I made a cardinal property as follows
Let $\kappa$ be $\lambda$-Monotonous iff: $$\forall S\in\mathcal{P}_{=\lambda}(\mathrm{V})\forall T\in\mathcal{P}_{=\kappa}(\mathrm{V})(S\subseteq T\rightarrow (S,\in)\prec (T,\in))$$ The intuition behind this is that many $S$ of cardinality $\lambda$ are too similar to tell apart to those of cardinality $T$. So far, I have determined that:
- No Monotonous cardinal $\kappa$ is $\lambda$-Monotonous for any $\lambda\geq\kappa$(This one is fairly obvious)
- No infinite cardinal $\kappa$ is $\lambda$-Monotonous for any finite $\lambda$
- There are no cardinals which are $\aleph_0$-Monotonous, this combined with the last 2 statements means $\aleph_0$ is not Monotonous at all
- Every wordly cardinal is not $\lambda$-Monotonous unless $\lambda$ is wordly
- Every successor to a worldly cardinal is not $\lambda$-Monotonous unless $\lambda$ is a successor to a wordly cardinal
- $\beth_{\omega}$ is not $\lambda$-Monotonous for any $\lambda$ a $\beth$ number (and thus GCH implies $\beth_\omega$ is not Monotonous at all)
Can you find anything else about these cardinals?
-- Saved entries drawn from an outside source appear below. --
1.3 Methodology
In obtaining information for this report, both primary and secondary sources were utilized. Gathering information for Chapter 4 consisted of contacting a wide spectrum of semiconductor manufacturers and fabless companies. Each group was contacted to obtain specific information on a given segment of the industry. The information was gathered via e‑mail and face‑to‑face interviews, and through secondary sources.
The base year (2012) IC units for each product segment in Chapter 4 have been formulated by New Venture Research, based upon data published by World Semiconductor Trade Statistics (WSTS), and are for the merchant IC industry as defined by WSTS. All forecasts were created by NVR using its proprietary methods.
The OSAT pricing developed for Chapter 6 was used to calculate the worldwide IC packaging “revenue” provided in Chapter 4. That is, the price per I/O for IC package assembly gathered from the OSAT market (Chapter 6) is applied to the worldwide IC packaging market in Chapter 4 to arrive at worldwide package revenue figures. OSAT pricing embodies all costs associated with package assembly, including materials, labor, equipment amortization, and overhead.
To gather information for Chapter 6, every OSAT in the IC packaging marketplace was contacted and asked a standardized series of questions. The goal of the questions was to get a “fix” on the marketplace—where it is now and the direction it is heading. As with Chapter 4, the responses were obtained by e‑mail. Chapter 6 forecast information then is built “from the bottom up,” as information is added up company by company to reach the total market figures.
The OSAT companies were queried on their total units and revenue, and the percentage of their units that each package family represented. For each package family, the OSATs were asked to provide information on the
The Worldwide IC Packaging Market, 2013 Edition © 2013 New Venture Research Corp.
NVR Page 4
-BTW Try using Tarski-Vaught test maybe?
This notion is flat out inconsistent.
Pick $T\prec H(\theta)$ for a large enough $\theta$, then note that $\varnothing\in T$, and pick $S$ to be any subset of $T$ of the right cardinality, then $S\setminus\{\varnothing\}$ has the same cardinality and it is still a subset of $T$. But it is impossible that $S\setminus\{\varnothing\}\prec T$, because $\varnothing$ is definable.